-------- RECORDED DATA

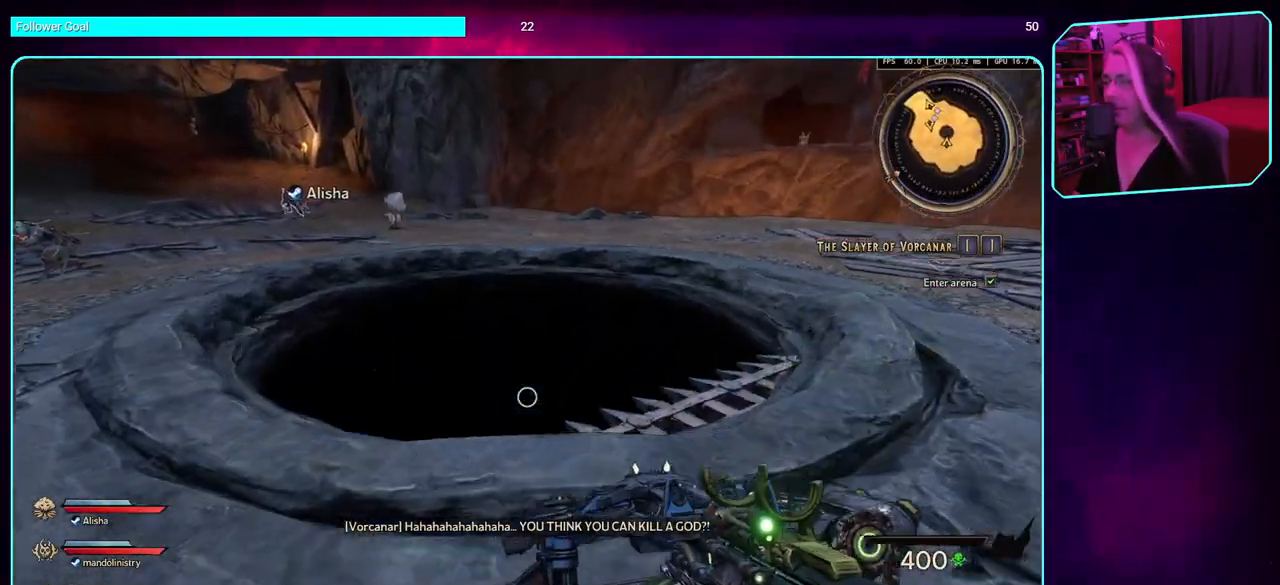
{"keys": ["a", "w"], "mouse": [], "events": [[17, "s", "up"], [450, "w", "down"]]}
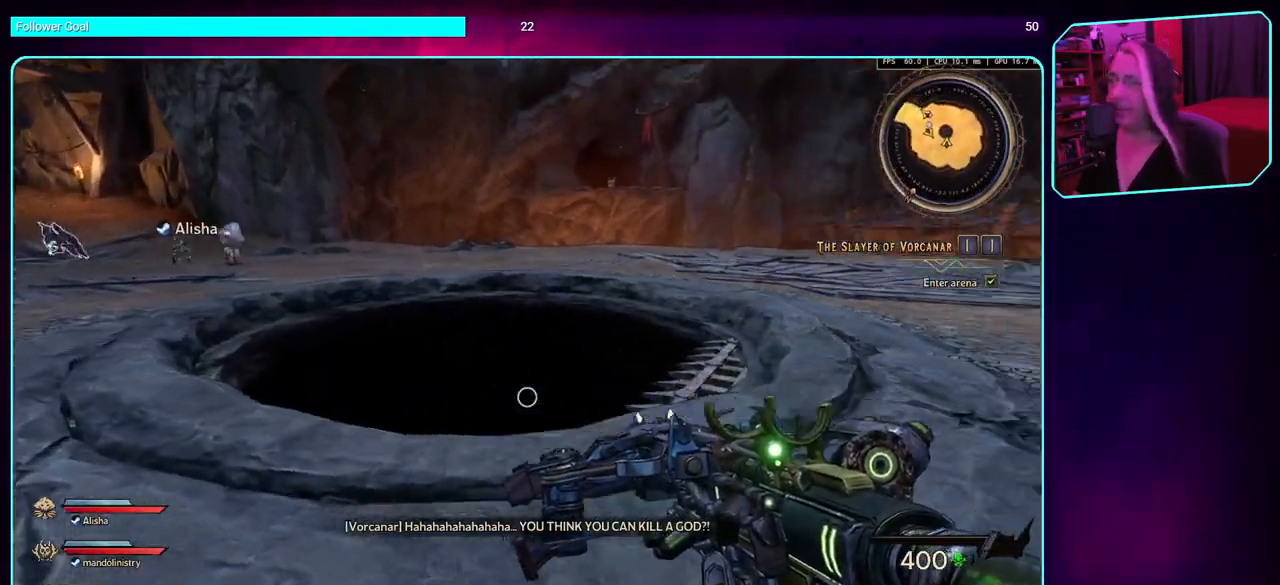
{"keys": ["a", "s"], "mouse": [], "events": [[34, "space", "down"], [150, "space", "up"], [234, "w", "up"], [417, "s", "down"]]}
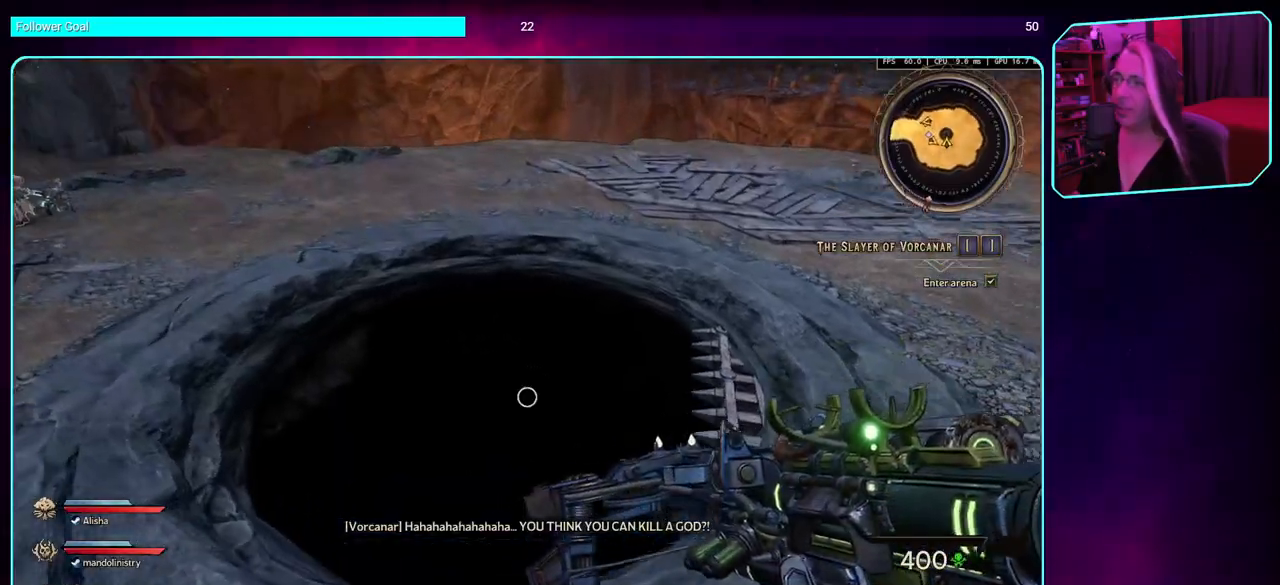
{"keys": ["a", "s"], "mouse": [], "events": []}
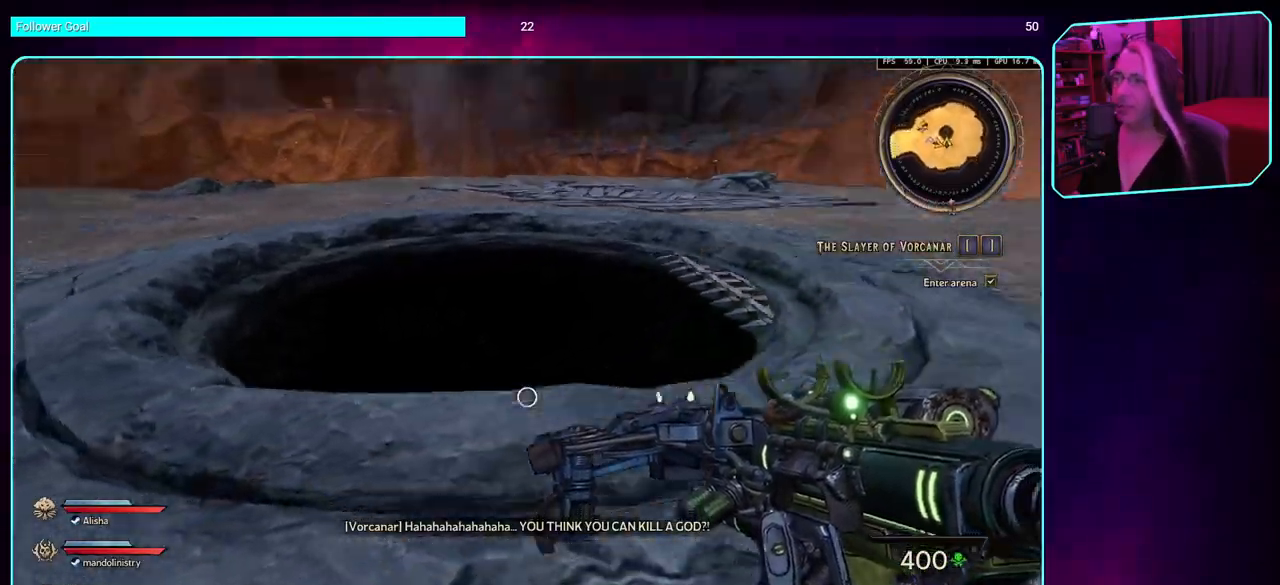
{"keys": ["a", "w"], "mouse": [], "events": [[50, "s", "up"], [50, "space", "down"], [234, "space", "up"], [384, "w", "down"]]}
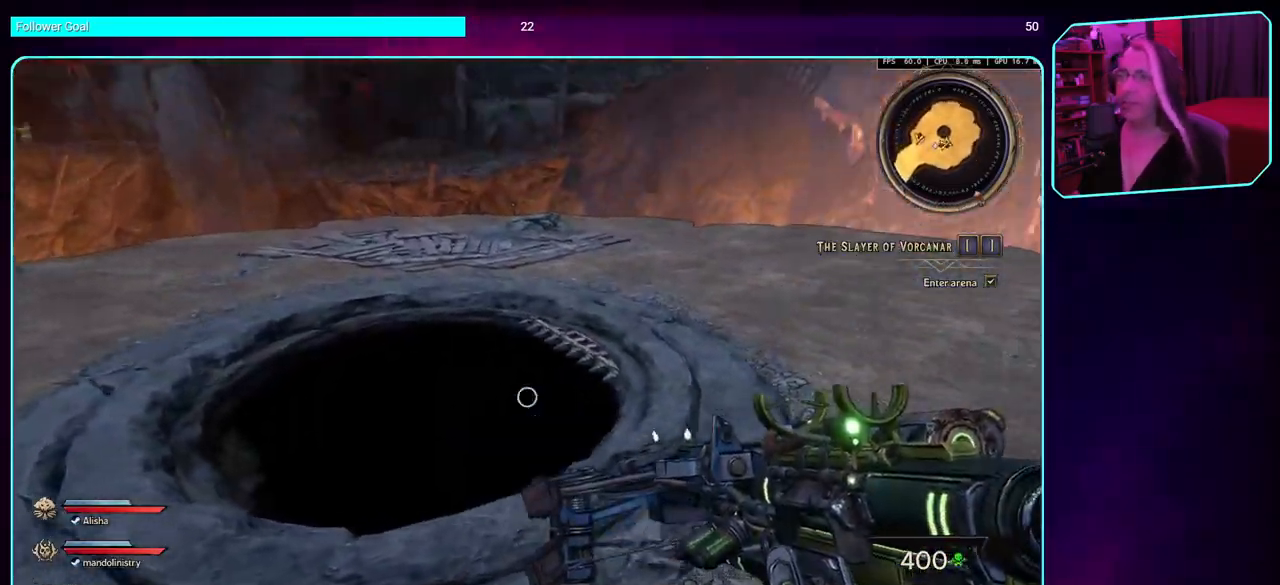
{"keys": [], "mouse": [], "events": [[84, "w", "up"], [217, "a", "up"]]}
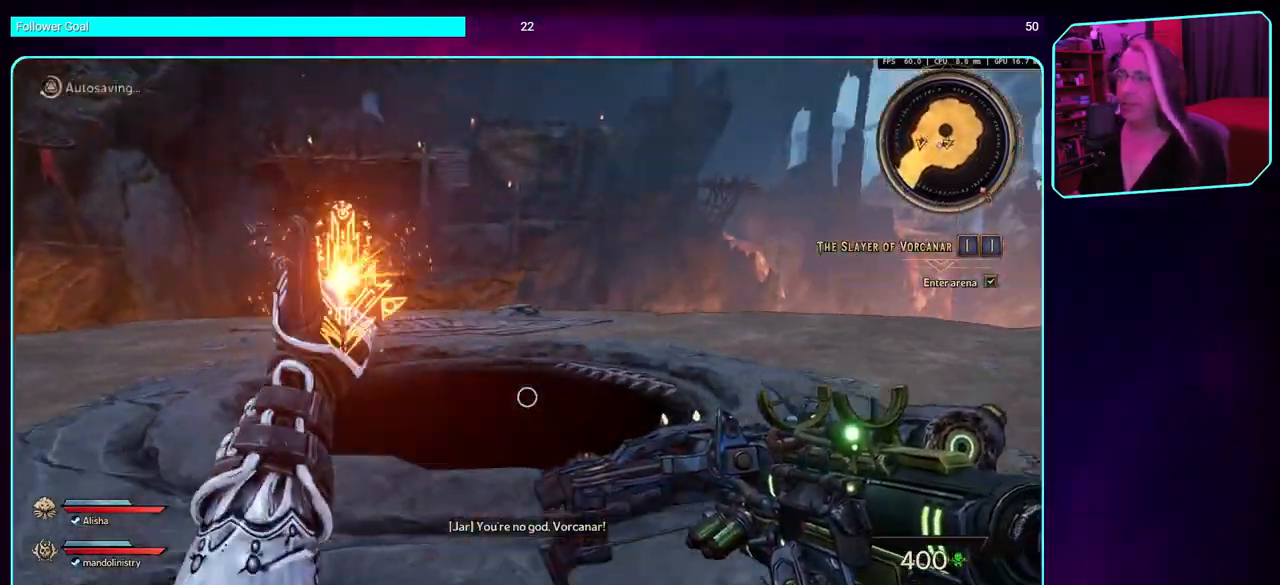
{"keys": [], "mouse": [], "events": []}
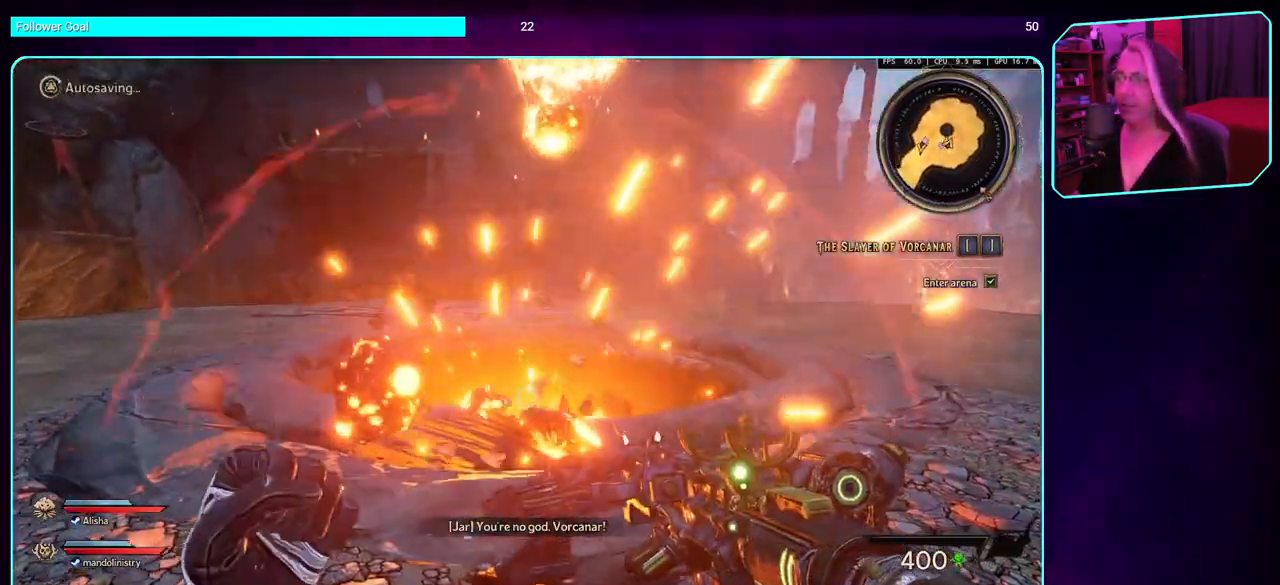
{"keys": ["a"], "mouse": [], "events": [[450, "a", "down"]]}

----------------

— WORK TO BE COMPLETED —
Would you print all of the entries exactly, omitting any image?

— RESPONSE TO THE TASK —
{"keys": ["a", "w"], "mouse": [], "events": [[17, "s", "up"], [450, "w", "down"]]}
{"keys": ["a", "s"], "mouse": [], "events": [[34, "space", "down"], [150, "space", "up"], [234, "w", "up"], [417, "s", "down"]]}
{"keys": ["a", "s"], "mouse": [], "events": []}
{"keys": ["a", "w"], "mouse": [], "events": [[50, "s", "up"], [50, "space", "down"], [234, "space", "up"], [384, "w", "down"]]}
{"keys": [], "mouse": [], "events": [[84, "w", "up"], [217, "a", "up"]]}
{"keys": [], "mouse": [], "events": []}
{"keys": ["a"], "mouse": [], "events": [[450, "a", "down"]]}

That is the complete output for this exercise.